▶ _Source extract_:
____________________
Article 8 provides that if there are no one eligible to be Sultan under the provisions of Article 7, the choice and appointment of Sultan shall be left to consideration, judgement and decision of the Dewan Di-Raja. The chosen Sultan must; be a male of mature age, has a sound mind, of the Malay race and born in the State of Selangor, a subject of the former Sultan, professing the Muslim religion, of good blood, acknowledged to be legitimately and lawfully begotten, able to read and write the Malay language, possessing good and praiseworthy reputation, understanding, nature, temper, disposition and deportment. If the person chosen is not of a Royal Blood, the provisions of Article 5 shall not apply but the case shall be deemed to be a lawful exception of it.

Article 9 states that if the Sultan is to assumed the throne as a minor, that is before he has completed the full age of twenty one years (of which according to Muslim reckoning shall not be counted as an adult), a person must be appointed as a Regent or not less than three people as members of a Council of Regency until the Sultan is of age. The Regent and members of the Council of Regency must be of Malay race and born in the State of Selangor, professing the Muslim religion, and subjects to the Sultan but not necessarily of Royal Blood. He or they must be chosen by Dewan Di-Raja and appointed under the State Seal signed by the Menteri Besar. The appointment must be notified in the Gazette. The appointed Regent is held answerable for all acts of the Sultan during his minority State affairs, and if these acts are against the custom of the state or the Laws of the Constitution of Selangor, the Dewan Di-Raja may remove the regent and appoint someone else in his place.

Article 9A states that the Sultan must be installed according to the custom of the state within four years from the date of His Confirmation and Proclamation as Sultan or, with the consent of Dewan Di-raja, within four years after the Sultan complete full age of twenty one. If the Sultan is not installed within the time frame, he is deemed to have abdicated and relinquished His Royal rights and powers, and provisions of Article 11(4) will apply accordingly.
____________________
▶ _Record set_:
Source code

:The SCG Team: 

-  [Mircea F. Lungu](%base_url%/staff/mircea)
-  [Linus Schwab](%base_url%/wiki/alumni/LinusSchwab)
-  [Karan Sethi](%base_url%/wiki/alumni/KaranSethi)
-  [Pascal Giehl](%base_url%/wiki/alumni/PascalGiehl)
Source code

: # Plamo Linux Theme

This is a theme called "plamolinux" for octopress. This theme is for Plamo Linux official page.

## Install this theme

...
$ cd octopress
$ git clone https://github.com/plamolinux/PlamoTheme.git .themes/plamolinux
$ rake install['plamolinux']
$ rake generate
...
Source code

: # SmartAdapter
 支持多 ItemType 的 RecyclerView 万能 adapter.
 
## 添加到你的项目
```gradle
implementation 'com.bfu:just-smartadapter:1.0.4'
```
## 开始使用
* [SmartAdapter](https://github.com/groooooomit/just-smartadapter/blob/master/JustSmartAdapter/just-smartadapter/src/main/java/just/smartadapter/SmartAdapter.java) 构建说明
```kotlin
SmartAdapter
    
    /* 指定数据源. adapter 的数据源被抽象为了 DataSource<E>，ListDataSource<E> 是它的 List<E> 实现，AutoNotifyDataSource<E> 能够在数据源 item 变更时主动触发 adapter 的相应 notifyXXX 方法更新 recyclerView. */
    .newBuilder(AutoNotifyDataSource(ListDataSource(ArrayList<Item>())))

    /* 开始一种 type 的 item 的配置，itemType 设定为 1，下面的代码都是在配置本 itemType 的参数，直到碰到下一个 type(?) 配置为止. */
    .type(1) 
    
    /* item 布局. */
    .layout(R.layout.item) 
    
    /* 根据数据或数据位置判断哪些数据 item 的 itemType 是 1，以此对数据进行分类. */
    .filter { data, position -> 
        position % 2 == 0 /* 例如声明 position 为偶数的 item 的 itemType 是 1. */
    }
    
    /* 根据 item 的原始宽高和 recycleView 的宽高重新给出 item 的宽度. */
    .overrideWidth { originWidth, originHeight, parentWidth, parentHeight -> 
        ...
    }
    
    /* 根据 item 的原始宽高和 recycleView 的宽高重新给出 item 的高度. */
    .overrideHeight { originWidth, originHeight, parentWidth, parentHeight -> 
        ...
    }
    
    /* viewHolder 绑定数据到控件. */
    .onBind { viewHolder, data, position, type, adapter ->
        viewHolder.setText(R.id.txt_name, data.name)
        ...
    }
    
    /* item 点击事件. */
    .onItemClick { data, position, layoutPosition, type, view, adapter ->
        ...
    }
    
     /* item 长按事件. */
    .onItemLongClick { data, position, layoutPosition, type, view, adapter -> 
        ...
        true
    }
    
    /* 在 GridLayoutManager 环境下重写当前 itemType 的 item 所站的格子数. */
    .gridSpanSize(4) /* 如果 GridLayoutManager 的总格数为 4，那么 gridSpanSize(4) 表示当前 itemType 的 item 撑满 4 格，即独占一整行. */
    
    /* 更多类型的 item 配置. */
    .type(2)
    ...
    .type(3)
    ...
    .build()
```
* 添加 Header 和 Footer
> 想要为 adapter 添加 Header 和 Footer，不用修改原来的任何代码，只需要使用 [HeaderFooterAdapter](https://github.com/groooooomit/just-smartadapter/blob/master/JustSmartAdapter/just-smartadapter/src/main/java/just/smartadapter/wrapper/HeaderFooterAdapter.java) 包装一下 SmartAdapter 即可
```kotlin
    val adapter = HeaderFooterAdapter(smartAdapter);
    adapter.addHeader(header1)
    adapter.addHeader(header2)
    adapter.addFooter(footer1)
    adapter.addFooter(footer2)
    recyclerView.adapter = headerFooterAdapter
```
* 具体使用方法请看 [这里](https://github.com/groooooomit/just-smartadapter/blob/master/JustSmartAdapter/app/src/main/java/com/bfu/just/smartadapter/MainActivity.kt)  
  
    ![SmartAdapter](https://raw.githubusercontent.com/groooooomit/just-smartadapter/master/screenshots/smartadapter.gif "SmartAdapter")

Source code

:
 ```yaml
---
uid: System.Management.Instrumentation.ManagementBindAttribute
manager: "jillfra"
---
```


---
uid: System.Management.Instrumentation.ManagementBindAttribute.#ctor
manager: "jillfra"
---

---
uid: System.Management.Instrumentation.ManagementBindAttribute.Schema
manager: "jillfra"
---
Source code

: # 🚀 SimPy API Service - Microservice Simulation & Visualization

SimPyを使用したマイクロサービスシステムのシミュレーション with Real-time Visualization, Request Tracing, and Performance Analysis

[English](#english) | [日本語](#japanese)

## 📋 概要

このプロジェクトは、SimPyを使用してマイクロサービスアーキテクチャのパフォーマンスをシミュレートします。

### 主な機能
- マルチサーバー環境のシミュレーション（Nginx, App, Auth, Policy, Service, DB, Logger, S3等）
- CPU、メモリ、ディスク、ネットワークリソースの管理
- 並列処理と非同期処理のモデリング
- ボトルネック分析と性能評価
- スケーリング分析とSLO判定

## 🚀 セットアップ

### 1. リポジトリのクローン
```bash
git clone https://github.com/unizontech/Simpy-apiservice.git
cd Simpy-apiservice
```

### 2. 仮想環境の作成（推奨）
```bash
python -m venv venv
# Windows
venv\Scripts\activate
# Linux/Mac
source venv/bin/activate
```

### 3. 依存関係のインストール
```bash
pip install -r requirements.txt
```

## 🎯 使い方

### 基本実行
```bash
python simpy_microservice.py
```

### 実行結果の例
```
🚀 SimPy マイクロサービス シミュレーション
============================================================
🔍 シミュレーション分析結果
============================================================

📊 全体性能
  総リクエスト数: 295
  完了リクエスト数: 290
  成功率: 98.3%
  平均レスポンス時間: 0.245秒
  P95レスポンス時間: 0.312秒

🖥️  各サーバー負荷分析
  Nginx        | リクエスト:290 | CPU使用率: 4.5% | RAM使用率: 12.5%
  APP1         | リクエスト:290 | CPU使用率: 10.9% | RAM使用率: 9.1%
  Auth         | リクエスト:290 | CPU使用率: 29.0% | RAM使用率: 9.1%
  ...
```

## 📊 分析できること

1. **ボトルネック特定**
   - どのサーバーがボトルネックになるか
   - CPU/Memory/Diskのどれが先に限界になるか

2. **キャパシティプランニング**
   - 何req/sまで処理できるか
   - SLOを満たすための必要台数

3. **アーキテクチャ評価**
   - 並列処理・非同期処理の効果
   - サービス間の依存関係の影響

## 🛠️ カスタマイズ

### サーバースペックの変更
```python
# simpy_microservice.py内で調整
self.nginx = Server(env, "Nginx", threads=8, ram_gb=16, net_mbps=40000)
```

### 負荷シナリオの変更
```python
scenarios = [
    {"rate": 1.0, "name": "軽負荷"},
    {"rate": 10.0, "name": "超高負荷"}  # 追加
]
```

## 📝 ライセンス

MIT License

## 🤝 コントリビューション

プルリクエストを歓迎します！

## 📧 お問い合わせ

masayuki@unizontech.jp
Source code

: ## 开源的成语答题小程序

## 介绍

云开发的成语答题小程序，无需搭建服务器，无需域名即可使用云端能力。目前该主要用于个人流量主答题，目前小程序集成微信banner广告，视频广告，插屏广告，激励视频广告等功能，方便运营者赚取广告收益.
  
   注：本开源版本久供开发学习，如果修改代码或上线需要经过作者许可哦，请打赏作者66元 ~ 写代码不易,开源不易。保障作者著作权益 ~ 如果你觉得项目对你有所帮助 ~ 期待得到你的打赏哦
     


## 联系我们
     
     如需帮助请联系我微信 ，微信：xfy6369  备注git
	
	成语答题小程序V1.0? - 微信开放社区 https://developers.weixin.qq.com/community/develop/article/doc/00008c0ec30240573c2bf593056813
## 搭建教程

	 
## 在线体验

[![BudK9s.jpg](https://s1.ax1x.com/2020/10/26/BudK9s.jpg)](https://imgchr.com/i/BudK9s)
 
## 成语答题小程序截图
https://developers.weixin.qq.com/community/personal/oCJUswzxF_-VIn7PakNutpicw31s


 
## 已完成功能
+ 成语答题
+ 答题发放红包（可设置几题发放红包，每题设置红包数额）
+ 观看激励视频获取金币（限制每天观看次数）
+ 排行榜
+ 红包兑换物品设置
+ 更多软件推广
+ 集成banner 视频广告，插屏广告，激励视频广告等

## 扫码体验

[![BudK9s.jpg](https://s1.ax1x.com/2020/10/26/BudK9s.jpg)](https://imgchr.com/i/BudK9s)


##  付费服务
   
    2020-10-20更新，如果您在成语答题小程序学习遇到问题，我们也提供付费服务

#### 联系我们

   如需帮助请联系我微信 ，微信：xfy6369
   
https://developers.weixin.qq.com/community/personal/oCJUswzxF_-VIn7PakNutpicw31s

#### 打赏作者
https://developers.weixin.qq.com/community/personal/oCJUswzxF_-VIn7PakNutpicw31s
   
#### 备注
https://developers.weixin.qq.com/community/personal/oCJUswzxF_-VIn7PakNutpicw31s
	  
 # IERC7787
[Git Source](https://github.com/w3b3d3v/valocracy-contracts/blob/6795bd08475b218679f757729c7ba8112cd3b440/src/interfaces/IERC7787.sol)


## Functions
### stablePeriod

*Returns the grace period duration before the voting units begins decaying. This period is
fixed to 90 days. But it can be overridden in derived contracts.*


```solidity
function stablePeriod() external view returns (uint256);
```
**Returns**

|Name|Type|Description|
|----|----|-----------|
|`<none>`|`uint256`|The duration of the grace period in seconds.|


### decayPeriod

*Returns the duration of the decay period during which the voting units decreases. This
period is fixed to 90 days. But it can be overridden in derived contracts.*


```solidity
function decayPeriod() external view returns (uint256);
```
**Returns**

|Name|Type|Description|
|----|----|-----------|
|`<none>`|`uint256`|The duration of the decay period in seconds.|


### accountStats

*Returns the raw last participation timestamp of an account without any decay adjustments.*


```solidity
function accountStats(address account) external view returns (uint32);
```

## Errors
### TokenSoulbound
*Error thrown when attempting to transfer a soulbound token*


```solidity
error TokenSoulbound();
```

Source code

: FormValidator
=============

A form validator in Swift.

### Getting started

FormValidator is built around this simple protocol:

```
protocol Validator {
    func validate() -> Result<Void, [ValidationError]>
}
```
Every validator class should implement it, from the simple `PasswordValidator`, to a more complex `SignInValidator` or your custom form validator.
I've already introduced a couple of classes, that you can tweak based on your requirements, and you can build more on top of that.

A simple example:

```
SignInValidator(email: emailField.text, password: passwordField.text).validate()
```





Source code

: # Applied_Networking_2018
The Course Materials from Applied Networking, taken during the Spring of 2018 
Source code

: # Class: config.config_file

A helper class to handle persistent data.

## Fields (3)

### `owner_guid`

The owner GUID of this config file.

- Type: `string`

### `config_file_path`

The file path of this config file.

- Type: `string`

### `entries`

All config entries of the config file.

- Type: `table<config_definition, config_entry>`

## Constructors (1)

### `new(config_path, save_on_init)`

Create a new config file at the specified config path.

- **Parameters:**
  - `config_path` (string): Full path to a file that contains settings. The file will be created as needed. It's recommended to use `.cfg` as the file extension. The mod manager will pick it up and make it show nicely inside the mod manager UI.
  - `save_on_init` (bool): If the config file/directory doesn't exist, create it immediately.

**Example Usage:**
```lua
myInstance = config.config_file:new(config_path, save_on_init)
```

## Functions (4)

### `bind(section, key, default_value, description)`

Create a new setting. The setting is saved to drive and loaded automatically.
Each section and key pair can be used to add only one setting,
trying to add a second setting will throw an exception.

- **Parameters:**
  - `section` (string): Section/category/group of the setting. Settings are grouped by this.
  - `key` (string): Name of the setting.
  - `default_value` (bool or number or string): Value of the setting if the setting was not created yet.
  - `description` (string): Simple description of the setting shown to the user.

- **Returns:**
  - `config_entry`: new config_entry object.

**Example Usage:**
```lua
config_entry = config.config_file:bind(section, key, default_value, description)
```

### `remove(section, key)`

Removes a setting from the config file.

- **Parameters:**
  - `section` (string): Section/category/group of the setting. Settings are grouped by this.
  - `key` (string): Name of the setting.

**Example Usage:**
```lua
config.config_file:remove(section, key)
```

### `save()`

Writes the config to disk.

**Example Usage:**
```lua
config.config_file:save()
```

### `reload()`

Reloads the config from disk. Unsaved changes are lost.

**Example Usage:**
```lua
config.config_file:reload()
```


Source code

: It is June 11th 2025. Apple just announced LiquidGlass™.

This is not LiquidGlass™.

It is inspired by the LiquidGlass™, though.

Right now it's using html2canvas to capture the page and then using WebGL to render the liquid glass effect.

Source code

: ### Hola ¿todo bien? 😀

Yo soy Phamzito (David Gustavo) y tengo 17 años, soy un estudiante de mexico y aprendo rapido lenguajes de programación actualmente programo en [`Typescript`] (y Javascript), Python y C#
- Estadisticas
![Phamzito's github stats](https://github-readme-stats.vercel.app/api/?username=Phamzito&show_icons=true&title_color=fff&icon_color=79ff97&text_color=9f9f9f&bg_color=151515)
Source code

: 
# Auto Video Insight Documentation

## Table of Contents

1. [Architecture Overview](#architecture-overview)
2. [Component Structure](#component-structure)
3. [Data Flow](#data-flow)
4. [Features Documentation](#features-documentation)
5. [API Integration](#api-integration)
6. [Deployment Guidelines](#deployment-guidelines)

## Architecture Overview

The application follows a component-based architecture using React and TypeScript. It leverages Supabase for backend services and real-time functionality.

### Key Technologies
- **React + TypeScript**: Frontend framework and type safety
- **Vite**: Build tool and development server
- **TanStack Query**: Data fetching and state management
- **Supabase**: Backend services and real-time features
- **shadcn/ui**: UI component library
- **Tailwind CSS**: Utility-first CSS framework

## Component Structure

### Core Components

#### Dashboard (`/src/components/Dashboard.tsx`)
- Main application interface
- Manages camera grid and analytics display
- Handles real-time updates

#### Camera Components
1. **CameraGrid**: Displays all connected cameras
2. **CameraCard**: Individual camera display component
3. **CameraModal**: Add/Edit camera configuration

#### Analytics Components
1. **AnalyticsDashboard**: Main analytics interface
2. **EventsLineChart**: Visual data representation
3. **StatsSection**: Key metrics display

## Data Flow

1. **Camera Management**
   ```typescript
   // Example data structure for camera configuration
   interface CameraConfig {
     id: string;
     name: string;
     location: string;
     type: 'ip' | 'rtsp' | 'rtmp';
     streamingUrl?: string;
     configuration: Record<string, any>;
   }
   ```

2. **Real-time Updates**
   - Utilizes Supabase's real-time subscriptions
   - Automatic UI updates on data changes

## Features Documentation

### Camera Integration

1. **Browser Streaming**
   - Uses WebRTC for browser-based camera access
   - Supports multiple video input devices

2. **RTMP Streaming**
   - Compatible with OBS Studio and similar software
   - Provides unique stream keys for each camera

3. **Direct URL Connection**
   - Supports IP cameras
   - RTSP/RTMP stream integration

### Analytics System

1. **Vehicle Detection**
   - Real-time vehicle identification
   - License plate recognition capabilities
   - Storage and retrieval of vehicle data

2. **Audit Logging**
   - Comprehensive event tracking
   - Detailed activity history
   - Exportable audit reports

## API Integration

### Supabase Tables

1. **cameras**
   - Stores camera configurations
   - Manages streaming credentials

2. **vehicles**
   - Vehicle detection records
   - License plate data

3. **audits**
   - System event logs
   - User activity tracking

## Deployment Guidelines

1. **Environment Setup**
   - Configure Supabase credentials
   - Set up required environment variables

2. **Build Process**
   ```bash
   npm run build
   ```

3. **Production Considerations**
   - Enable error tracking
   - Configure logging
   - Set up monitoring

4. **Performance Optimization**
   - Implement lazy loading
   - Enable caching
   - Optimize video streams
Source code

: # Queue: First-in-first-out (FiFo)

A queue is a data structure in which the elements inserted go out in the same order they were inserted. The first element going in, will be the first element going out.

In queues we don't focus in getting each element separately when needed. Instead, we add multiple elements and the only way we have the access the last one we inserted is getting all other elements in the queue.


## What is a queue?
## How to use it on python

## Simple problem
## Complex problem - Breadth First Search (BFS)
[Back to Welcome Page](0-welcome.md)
____________________
▶ _Brief 1_: In the extract on the Selangor constitution's succession articles, within how many years of his Confirmation and Proclamation must the Sultan be installed under Article 9A?
▶ _Brief 2_: Pick up the extract on the Selangor constitution's succession articles after its last sentence and continue it.

▶ _Response 1_: Within four years.

▶ _Response 2_:
Article 10 prevent the Sultan from being absent from the State of Selangor for more than twelve consecutive calendar months. If he does so, a Successor must be chosen and appointed unless the Dewan Di-Raja deems the prolonged absence is due to sufficient and excusable cause. If the Sultan absent himself, he is deemed no longer to be the Sultan and to have relinquished his right and claims on the state, provided that the Legislative Assembly provide the Sultan an allowance that is no more than one fourth of his maintenance when he is in reign. The allowance must be charged on the Consolidated Fund. This Article does not apply when the Sultan is holding the office of the Yang di-Pertuan Agong.

Article 11 states that the Sultan may voluntarily abdicate and relinquish his Royal rights and powers, if he so desires. Article 11(4) provides that upon the notification of his abdication in the Gazette, he will be deemed no longer the Sultan of the state. He is entitled to an allowance for life, not more than one fourth of his maintenance when he is in reign, and charged to the Consolidated Fund. If he does not have a house of his own, he must be provided a suitable residence by the Legislative Assembly.

=== Chapter 2 - The Heir ===
Article 14 states that the Heir to the throne will use the title Raja Muda or in English, the Crown Prince of Selangor. The title is exclusive to the heir apparent and not to be used by anyone who is not actually been decided to succeed the Sultan. The Heir will be chosen and appointed by the Sultan after consultation with the Dewan Di-Raja. Article 15 provides that the heir does not have authority in state affairs unless he was explicitly commanded by the Sultan to do so. The Article does not apply if the heir was appointed to be in office of state, of which there will be no interference of the Heir to carry out his duty while he is in office.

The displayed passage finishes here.